#### [Aim of the task]
From the listing below, copy only the lines from the line that contains "Each line is" to the line that contains "357 391 7.16", counting those two lines as part of the copy.

==============================

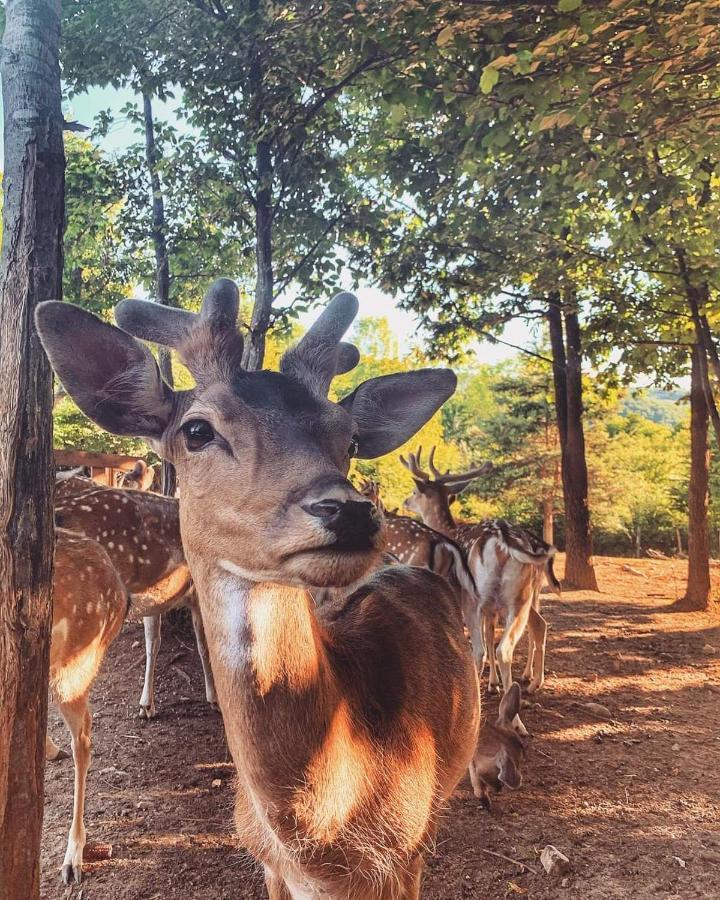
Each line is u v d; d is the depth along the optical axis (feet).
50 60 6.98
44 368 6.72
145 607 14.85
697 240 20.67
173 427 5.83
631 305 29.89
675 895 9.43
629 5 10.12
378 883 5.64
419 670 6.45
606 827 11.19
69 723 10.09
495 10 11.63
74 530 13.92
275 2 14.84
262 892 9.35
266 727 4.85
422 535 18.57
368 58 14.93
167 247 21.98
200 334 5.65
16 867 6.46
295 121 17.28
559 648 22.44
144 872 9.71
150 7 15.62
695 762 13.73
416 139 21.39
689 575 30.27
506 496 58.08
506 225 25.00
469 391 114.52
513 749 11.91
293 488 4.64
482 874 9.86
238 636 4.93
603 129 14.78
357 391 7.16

==============================

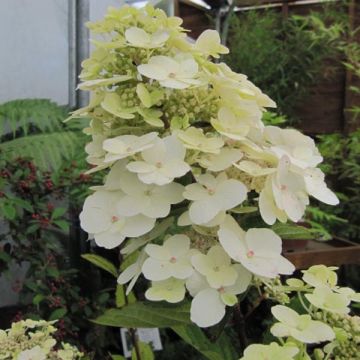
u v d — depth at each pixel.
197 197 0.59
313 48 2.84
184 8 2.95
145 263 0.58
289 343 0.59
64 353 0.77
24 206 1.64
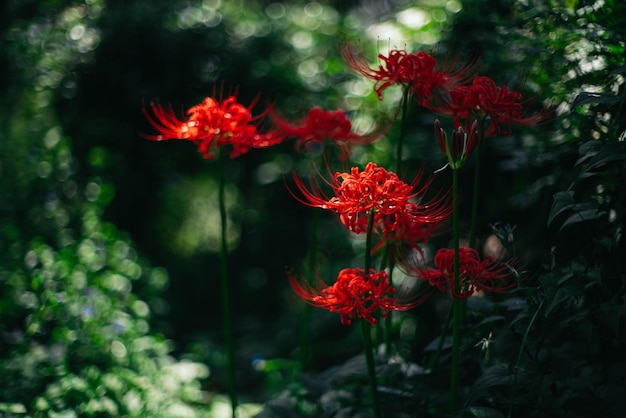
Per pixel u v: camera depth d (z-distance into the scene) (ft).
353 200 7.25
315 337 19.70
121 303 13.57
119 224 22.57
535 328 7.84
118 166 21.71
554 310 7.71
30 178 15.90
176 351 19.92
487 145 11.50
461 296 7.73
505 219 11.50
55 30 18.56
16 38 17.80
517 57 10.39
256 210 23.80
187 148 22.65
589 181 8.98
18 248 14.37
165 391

==============================

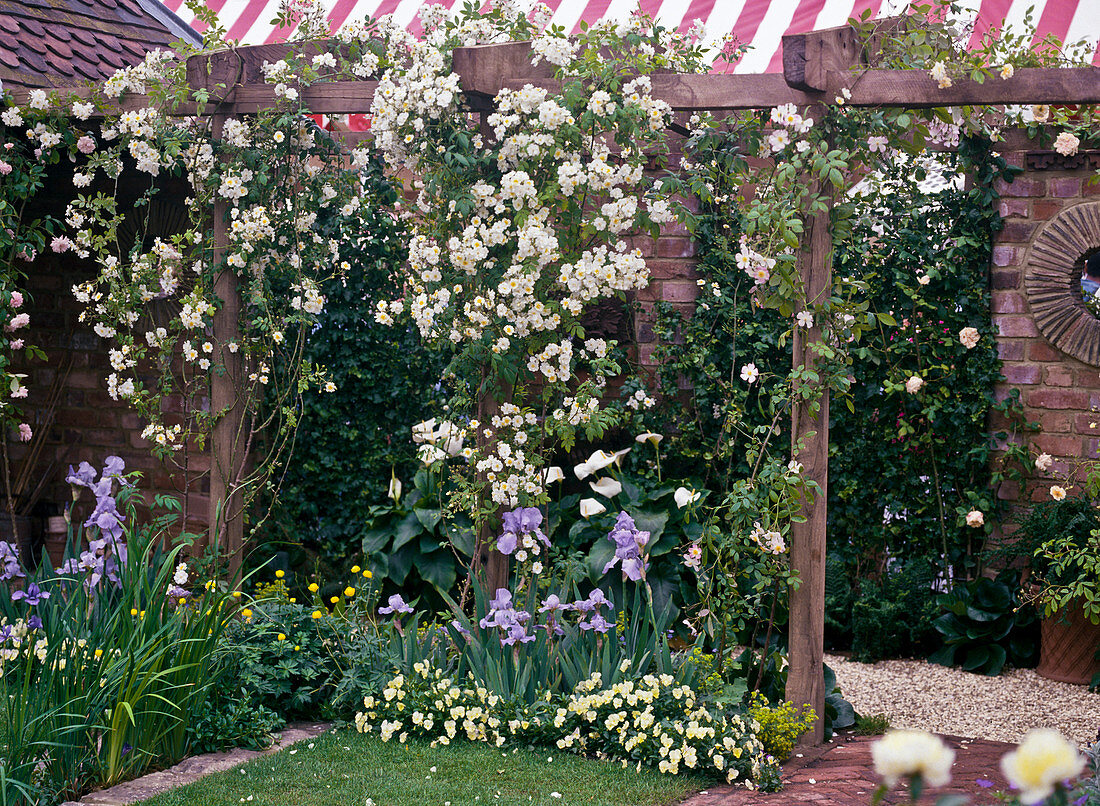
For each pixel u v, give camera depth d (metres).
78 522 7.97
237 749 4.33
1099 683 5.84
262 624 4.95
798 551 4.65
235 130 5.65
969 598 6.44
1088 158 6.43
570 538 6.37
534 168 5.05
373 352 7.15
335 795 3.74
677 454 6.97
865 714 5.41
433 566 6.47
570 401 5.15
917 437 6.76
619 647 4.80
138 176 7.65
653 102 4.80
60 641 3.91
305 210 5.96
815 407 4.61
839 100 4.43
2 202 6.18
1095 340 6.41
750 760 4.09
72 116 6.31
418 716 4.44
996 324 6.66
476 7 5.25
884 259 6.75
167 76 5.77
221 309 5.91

==============================

#### [Output below]
Each line is u v d; d is the depth along the optical axis (feet).
50 60 6.98
44 368 6.72
145 607 14.85
697 240 20.67
173 427 5.83
631 305 29.89
675 895 9.43
629 5 10.12
378 883 5.64
419 670 6.45
606 827 11.19
69 723 10.09
495 10 11.63
74 530 13.92
275 2 14.84
262 892 9.35
266 727 4.85
422 535 18.57
368 58 14.93
167 247 21.98
200 334 5.65
16 867 6.46
295 121 17.28
559 648 22.44
144 872 9.71
150 7 15.62
695 762 13.73
416 139 21.39
689 575 30.27
506 496 58.08
506 225 25.00
469 391 114.52
513 749 11.91
293 488 4.64
482 874 9.86
238 636 4.93
603 129 14.78
357 391 7.16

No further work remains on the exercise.